Friday turned into a GoMud day — one small structural feature in the engine itself, and a chunkier scripting effort to make the cackalackycon booths behave the way I've been wanting them to.
GoMud
The engine change was per-zone death recovery rooms. Up until now, dying anywhere in the world sent you to the global death room, which is fine as a default but really limiting for themed zones. The cackalackycon area in particular wants its own recovery room — somewhere narratively appropriate, not the generic afterlife.
The implementation was small enough that I almost talked myself out of it being worth a feature: added a DeathRecoveryRoom field to ZoneConfig, taught suicide.go to check the dying player's current zone for an override before falling back to the global room, and set deathrecoveryroom: 2002 in the cackalackycon zone-config.

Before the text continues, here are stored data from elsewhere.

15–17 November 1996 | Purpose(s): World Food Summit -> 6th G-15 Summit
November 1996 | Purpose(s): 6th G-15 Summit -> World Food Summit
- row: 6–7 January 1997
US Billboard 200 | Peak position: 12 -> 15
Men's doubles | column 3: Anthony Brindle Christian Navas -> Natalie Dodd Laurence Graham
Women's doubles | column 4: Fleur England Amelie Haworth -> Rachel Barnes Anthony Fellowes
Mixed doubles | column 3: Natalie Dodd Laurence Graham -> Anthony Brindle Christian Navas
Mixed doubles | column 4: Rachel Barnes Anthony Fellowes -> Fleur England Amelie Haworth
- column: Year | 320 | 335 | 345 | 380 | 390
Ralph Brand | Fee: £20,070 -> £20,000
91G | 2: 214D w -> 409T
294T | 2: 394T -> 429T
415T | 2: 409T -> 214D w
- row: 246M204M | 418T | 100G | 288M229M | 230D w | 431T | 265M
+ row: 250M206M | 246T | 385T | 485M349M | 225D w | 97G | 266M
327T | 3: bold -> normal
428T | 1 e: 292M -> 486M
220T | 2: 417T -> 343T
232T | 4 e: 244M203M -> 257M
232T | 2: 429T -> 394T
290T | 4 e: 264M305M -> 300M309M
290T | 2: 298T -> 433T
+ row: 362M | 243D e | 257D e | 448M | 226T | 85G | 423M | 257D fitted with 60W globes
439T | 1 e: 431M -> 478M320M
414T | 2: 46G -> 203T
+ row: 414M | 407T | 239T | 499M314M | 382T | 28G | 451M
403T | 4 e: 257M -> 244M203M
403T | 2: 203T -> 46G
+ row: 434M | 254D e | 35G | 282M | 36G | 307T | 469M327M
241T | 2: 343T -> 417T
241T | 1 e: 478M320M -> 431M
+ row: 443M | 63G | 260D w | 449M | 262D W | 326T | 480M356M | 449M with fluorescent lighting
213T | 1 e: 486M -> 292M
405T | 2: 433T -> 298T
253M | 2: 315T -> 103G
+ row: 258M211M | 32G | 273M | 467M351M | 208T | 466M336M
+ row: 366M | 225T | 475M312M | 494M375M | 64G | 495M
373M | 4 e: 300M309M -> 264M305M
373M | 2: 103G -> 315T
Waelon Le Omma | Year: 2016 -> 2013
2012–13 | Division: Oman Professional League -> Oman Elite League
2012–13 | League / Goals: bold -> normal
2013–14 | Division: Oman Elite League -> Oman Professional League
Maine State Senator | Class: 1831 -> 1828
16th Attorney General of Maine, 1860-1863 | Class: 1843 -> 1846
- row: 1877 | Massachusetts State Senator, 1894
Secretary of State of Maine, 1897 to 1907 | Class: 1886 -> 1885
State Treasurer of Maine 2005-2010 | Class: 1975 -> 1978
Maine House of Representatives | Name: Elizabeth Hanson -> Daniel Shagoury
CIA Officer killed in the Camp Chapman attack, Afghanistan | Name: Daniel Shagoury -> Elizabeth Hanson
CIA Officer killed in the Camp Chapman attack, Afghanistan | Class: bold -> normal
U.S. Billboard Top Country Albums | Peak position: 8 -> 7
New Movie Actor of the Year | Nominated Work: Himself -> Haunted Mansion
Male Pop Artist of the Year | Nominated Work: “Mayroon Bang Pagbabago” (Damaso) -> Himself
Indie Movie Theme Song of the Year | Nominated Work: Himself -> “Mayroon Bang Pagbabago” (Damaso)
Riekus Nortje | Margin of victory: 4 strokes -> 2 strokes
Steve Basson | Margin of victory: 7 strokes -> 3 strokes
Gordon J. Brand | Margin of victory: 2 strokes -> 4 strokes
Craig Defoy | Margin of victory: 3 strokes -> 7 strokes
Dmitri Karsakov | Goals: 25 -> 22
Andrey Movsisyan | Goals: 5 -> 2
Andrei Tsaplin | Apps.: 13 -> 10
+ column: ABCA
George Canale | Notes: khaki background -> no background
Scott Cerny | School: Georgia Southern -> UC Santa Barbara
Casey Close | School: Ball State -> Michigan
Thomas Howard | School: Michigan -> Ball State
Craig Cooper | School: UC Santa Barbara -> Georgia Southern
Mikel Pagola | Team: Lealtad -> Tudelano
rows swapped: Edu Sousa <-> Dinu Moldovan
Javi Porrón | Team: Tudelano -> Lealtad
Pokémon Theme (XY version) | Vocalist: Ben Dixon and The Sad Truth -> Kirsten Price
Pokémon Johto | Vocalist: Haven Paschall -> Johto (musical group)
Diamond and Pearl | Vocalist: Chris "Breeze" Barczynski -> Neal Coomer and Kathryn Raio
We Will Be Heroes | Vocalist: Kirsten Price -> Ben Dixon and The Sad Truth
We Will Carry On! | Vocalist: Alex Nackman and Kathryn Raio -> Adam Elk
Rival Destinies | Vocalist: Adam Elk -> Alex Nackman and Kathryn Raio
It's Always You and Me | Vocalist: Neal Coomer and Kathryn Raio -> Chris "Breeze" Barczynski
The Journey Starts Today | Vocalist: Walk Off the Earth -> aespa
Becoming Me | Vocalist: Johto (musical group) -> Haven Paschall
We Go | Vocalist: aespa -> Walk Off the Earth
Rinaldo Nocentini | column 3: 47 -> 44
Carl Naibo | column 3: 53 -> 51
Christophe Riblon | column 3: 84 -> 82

Three files, thirteen lines. But it's the kind of thing that unlocks a lot of zone-specific worldbuilding without needing engine changes per zone.
The bigger work was scripting: per-user persistent booth unlocks for the lockpick booths in rooms 2020 and 2060-2063. The old behavior was global — once anyone picked a booth's lock, it stayed unlocked for everyone, which completely defeats the point of having lockpicking as a per-player skill check. Now each booth starts locked, and unlock state is stored on the player's persistent data so it survives restarts and only applies to the player who actually picked it.
The trickiest piece was the onCommand handler in 2020.js, which has to intercept go [booth#] commands and decide whether to allow passage. The logic ended up being: allow if the player has the permanent unlock flag, OR if they just picked the lock this session (temp flag set, and the exit is currently in its unlocked state). Otherwise it denies with the locked-door message. The "just picked it" case matters because there's a brief window after a successful pick where the temp flag exists but the permanent one hasn't been written yet — without that branch you'd get a weird denial immediately after a successful pick.
A useful realization while wiring this up: persistent player data is the right home for this kind of state, not room state. Rooms are global; players aren't. Anything that should feel personal to a character belongs on the character.
hackerlabs.dev
Just the routine publish of yesterday's journal. Nothing exciting on the blog side today.
Two features both about scoping things correctly — death rooms scoped to zones, lock state scoped to players. Feels like a coherent day in retrospect, even though that wasn't the plan when I sat down.